Job:
Return the lines of the records from the line with "Pilot Saloon 42, una barca a" up to and including the line with "Gå Till Startsidan", reproducing each one unchanged. Leave the pictures out of your answer.

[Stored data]
===============
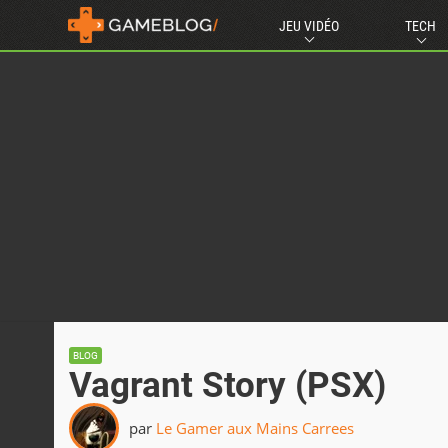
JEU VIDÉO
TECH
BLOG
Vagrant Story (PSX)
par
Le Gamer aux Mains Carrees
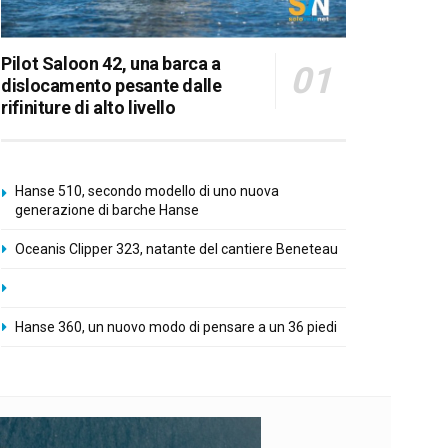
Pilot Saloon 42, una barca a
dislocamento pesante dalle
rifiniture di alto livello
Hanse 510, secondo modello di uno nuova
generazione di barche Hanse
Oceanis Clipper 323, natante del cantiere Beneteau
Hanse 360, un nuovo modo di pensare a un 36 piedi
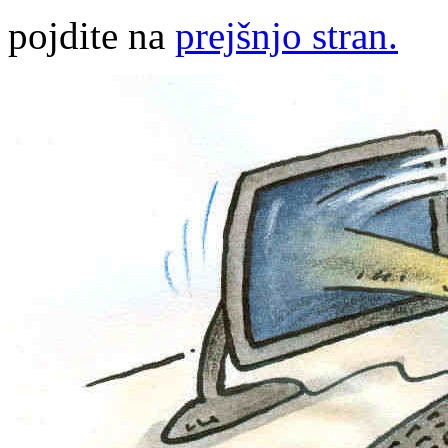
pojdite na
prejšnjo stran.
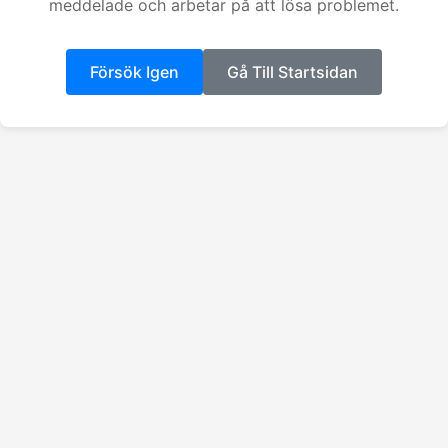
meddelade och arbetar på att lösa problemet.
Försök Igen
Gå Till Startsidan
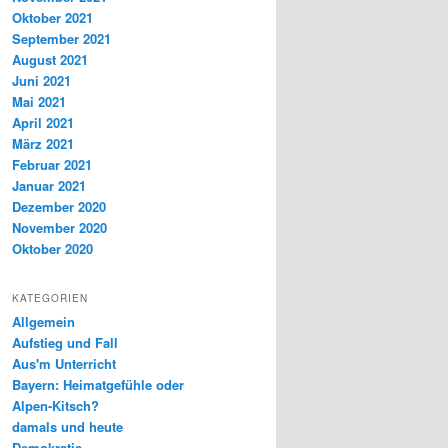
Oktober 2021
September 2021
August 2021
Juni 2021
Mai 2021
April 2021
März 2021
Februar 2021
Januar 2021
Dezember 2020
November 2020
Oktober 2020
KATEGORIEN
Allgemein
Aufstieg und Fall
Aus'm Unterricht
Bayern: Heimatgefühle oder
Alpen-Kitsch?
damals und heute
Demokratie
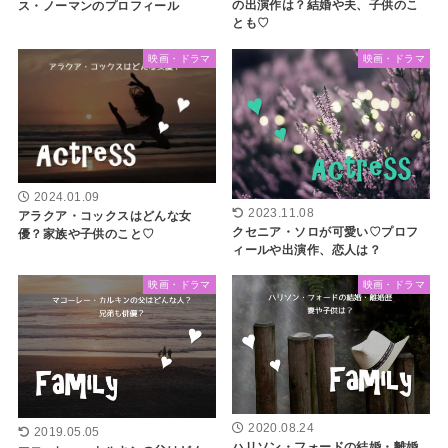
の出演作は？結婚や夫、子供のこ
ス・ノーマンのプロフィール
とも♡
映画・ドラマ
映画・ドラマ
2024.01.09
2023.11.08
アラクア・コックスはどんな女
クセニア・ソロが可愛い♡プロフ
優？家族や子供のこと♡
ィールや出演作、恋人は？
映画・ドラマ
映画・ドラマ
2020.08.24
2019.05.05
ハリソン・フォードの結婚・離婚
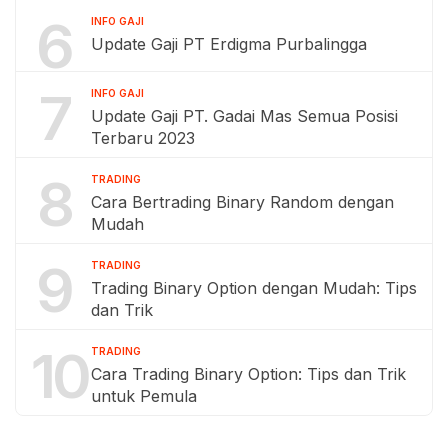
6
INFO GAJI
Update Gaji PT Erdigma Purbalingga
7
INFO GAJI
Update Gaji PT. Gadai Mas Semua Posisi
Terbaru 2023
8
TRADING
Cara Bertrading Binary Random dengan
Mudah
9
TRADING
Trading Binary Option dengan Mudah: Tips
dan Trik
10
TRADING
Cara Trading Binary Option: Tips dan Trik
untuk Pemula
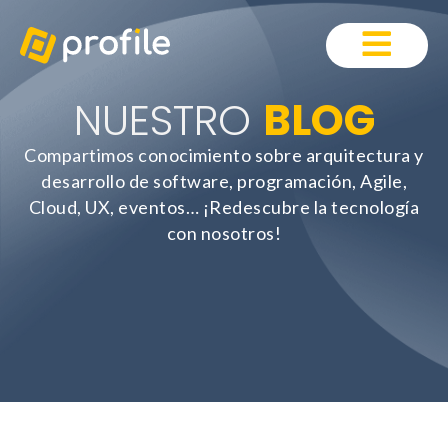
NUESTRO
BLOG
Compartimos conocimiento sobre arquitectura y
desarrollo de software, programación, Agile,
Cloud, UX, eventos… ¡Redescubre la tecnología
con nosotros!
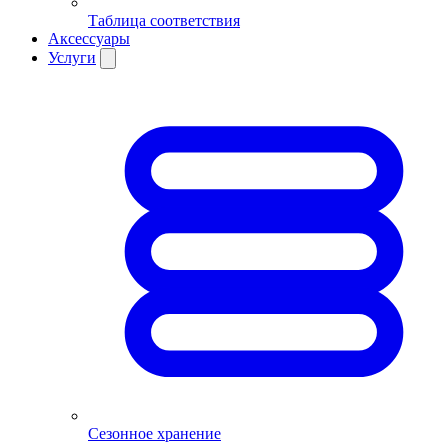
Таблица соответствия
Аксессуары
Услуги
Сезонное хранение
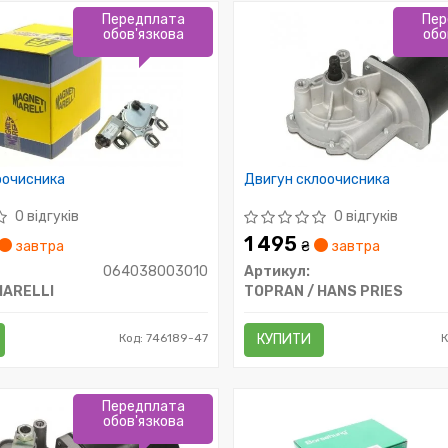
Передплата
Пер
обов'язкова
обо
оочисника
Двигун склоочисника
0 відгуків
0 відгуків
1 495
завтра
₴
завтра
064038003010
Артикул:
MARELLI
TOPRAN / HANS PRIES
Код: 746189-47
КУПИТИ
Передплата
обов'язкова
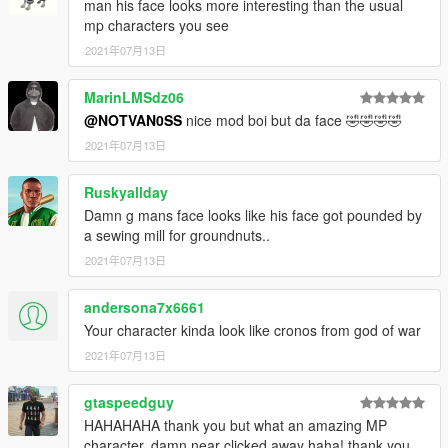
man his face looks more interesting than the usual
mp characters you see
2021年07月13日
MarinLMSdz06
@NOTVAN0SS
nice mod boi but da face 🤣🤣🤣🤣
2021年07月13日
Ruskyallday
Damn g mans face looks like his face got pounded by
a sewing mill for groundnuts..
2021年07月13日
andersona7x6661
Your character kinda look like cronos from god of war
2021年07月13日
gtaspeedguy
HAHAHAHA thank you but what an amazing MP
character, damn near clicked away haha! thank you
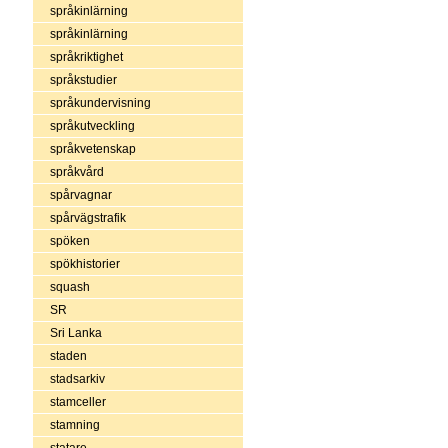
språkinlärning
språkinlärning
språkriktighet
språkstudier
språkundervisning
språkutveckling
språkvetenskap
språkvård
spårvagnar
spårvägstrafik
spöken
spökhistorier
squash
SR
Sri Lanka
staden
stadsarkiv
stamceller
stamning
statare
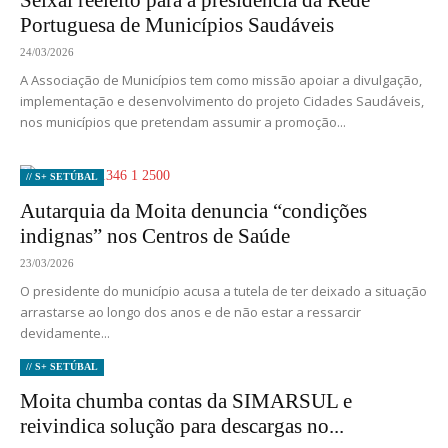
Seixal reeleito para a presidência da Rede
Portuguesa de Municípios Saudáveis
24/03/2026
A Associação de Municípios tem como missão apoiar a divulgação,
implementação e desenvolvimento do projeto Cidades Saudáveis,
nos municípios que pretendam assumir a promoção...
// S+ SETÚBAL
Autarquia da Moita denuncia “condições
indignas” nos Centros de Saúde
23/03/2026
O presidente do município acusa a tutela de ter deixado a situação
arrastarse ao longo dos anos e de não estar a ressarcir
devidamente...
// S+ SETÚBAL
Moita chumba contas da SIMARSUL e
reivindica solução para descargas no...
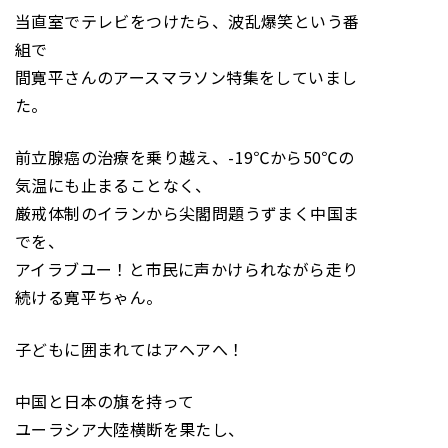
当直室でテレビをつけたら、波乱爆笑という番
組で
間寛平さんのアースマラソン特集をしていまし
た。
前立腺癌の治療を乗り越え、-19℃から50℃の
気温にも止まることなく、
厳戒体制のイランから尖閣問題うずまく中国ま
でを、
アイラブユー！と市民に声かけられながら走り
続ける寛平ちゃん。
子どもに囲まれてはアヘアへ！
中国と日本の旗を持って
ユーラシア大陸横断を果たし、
===============
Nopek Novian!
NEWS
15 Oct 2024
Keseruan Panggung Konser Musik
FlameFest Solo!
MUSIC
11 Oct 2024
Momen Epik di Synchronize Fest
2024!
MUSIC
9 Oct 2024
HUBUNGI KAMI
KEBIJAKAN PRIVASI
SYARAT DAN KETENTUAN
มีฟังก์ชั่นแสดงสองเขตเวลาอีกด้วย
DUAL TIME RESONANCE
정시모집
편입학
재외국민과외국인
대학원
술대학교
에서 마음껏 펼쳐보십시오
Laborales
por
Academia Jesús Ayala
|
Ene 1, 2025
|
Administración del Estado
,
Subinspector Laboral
===============
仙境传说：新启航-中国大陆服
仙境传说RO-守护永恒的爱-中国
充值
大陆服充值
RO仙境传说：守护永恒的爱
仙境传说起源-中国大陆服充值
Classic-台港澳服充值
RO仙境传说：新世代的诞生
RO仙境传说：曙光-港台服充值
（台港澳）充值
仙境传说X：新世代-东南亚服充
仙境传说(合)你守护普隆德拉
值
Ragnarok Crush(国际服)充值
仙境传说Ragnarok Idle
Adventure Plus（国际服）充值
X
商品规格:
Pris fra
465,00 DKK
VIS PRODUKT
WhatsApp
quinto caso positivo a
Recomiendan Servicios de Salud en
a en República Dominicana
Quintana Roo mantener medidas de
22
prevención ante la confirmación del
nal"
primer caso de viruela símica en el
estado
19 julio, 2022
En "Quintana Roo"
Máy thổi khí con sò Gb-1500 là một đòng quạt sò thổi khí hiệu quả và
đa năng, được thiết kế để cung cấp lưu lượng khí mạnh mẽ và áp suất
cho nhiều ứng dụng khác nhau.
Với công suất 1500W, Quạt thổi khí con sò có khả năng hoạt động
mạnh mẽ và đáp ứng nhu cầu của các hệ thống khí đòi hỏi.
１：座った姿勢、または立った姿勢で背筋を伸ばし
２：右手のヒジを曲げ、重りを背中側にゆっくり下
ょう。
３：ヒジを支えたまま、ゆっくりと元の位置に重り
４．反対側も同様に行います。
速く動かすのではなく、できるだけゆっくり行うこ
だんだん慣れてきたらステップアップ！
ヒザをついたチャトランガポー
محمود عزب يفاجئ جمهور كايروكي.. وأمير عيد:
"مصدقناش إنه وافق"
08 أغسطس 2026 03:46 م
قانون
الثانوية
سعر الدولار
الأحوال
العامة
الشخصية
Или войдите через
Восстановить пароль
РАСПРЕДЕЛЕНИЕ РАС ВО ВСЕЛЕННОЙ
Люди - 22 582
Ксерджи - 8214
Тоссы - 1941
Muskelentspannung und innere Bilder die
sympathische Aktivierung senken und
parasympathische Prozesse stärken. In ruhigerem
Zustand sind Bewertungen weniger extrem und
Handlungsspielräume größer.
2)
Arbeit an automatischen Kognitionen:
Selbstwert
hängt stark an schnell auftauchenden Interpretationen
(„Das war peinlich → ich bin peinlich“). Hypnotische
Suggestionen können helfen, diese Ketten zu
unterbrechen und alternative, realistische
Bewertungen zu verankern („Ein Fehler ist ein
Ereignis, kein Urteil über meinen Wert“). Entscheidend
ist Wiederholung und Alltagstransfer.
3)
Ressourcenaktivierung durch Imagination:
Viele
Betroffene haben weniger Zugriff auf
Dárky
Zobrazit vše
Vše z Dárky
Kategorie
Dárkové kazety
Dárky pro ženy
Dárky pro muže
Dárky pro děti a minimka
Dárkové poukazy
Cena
===============
Written solution:
Pilot Saloon 42, una barca a
dislocamento pesante dalle
rifiniture di alto livello
Hanse 510, secondo modello di uno nuova
generazione di barche Hanse
Oceanis Clipper 323, natante del cantiere Beneteau
Hanse 360, un nuovo modo di pensare a un 36 piedi
pojdite na
prejšnjo stran.
meddelade och arbetar på att lösa problemet.
Försök Igen
Gå Till Startsidan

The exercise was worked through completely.